Artist Mike Kelley has passed away at his home in Los Angeles, having ostensibly taken his own life. The tragical news program was confirmed to BLOUIN ARTINFO by Helene Winer, of New York’s Metro Images gallery, a long-time companion of the musician.

“It is completely shocking that someone would decide to do this, someone who has succeeder and fame and selections,” said Winer. “It’s exceedingly sad.” She added that the musician had been pressed down.

Kelley was born in 1954 in a suburb of Detroit, Michigan. He became affected in the city’s music scene as a teen, and while a scholar at the University of Michigan, shaped the influential proto-punk band Destroy All Monsters with colleague artists Jim Shaw, Niagara, and Cary Loren (a retrospective given to Destroy All Monsters was held at L.A.’s Prism gallery last year). Together, the band hatched a style of performance that skirted the edge of performance art.

After calibrating college in 1976, he moved to Los Angeles to attend the California Institute of the Arts, studying alongside teachers like John Baldessari and Laurie Anderson. Music continued to be a constant passion : he organized another band, “Poetics,” with fellow CalArts scholars John Miller and Tony Oursler.

Kelley’s career took off in the early 1990s, with solo appearances at the Whitney, LACMA, and other international venues. He and Oursler organised a well-recived induction a kinda memorial to punk at Documenta X in 1997. In the early 2000s, he began exposing with Gagosian Gallery after 20 years with Metro Pictures.
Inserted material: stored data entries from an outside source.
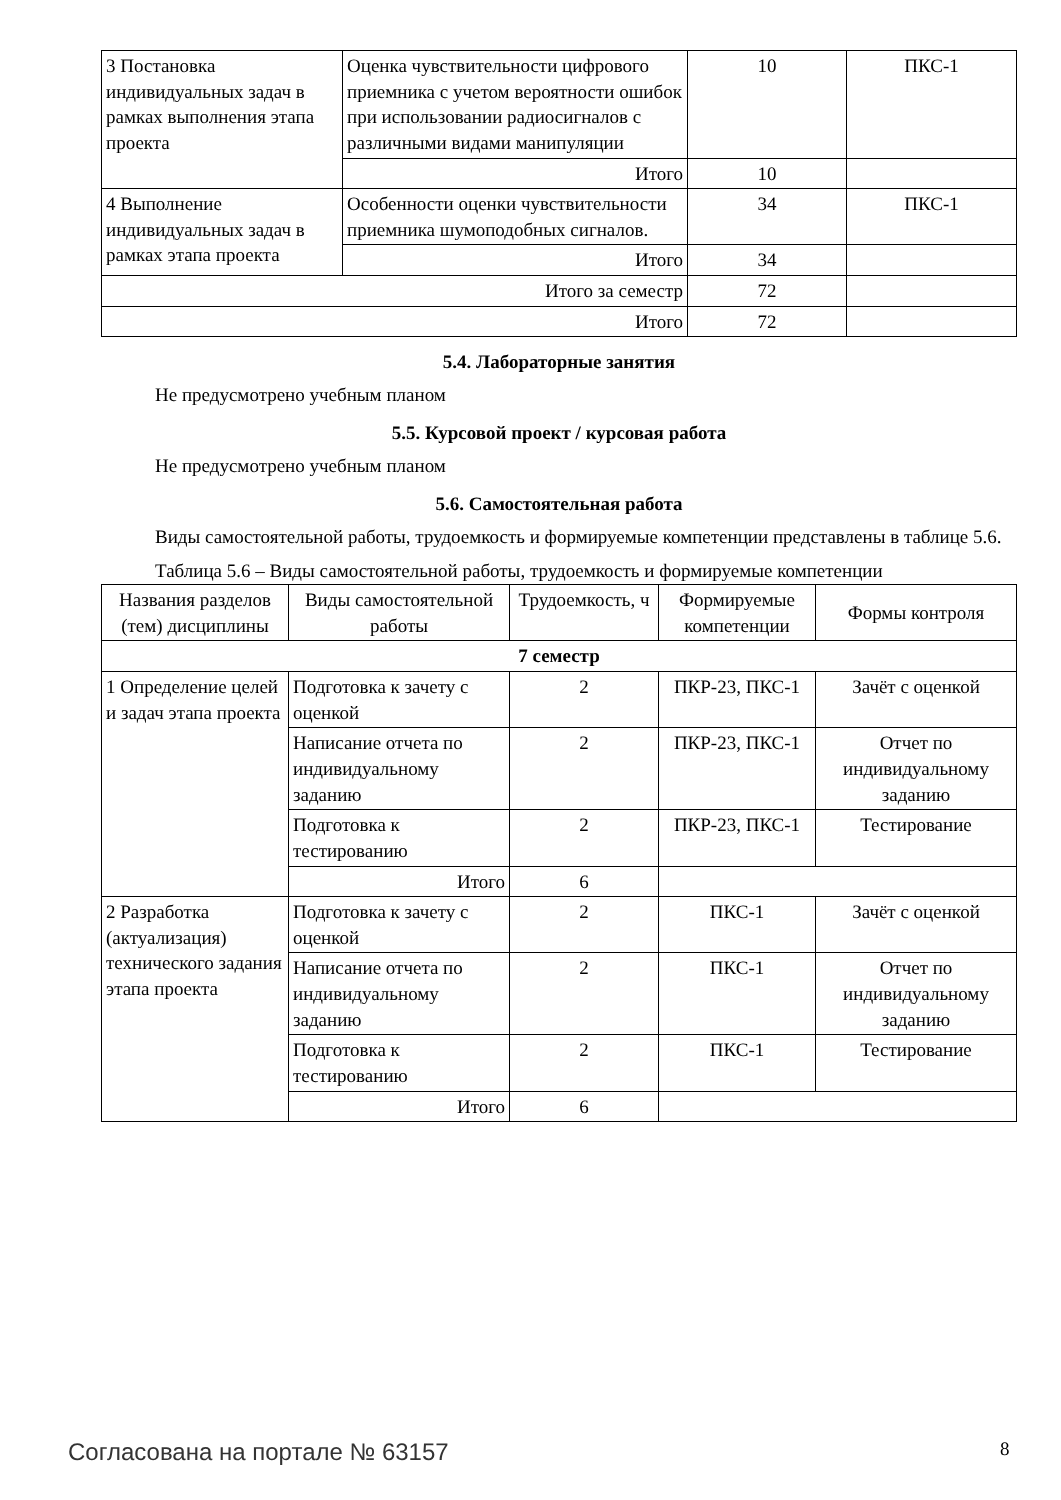| 3 Постановка индивидуальных задач в рамках выполнения этапа проекта | Оценка чувствительности цифрового приемника с учетом вероятности ошибок при использовании радиосигналов с различными видами манипуляции | 10 | ПКС-1 |
| | Итого | 10 | |
| 4 Выполнение индивидуальных задач в рамках этапа проекта | Особенности оценки чувствительности приемника шумоподобных сигналов. | 34 | ПКС-1 |
| | Итого | 34 | |
| Итого за семестр | | 72 | |
| Итого | | 72 | |
5.4. Лабораторные занятия
Не предусмотрено учебным планом
5.5. Курсовой проект / курсовая работа
Не предусмотрено учебным планом
5.6. Самостоятельная работа
Виды самостоятельной работы, трудоемкость и формируемые компетенции представлены в таблице 5.6.
Таблица 5.6 – Виды самостоятельной работы, трудоемкость и формируемые компетенции
| Названия разделов (тем) дисциплины | Виды самостоятельной работы | Трудоемкость, ч | Формируемые компетенции | Формы контроля |
| --- | --- | --- | --- | --- |
| 7 семестр | | | | |
| 1 Определение целей и задач этапа проекта | Подготовка к зачету с оценкой | 2 | ПКР-23, ПКС-1 | Зачёт с оценкой |
| | Написание отчета по индивидуальному заданию | 2 | ПКР-23, ПКС-1 | Отчет по индивидуальному заданию |
| | Подготовка к тестированию | 2 | ПКР-23, ПКС-1 | Тестирование |
| | Итого | 6 | | |
| 2 Разработка (актуализация) технического задания этапа проекта | Подготовка к зачету с оценкой | 2 | ПКС-1 | Зачёт с оценкой |
| | Написание отчета по индивидуальному заданию | 2 | ПКС-1 | Отчет по индивидуальному заданию |
| | Подготовка к тестированию | 2 | ПКС-1 | Тестирование |
| | Итого | 6 | | |
Согласована на портале № 63157 8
For his 2005 exhibition “Day is Done,” Kelley filled Gagosian with found annual photos, video recording footage, and automated article of furniture, inspiring New York Magazine critic Jerry Saltz to describe the show as an example of “clusterfuck aesthetics.” More conventionally, he was associated with the notion of “abject art,” highlighting the irrational and the repugnant.

Kelly’s work will be admited in the upcoming Whitney Biennial. It is the eighth time his work has been included in the biannual exhibition. According to the New York Multiplication, he was also in the process of putting together a show for the Stedelijk Museum in Amsterdam.

Kelley’s studio turned a statement to the L.A. Times saying, “Mike was an resistless force in contemporary art… We can not believe he is gone. But we know his bequest will continue to touch and challenge anyone who crosses its path. We will miss him. We will keep him with us.”

“Mike Kelley was as kind and generous a collaborator as I could possibly go for for,” said curator Dan Nadel, who organised Prism’s retrospective for “Destroy All Monsters.” “I ‘m extremely grateful to have processed with him, and will be forever thankful to him for his solitaire and the training he gave me, perhaps without even realizing it. And, besides his singular genius, I’ll always commemorate his rolling, infectious laughter, which was a joy to lay eyes on.”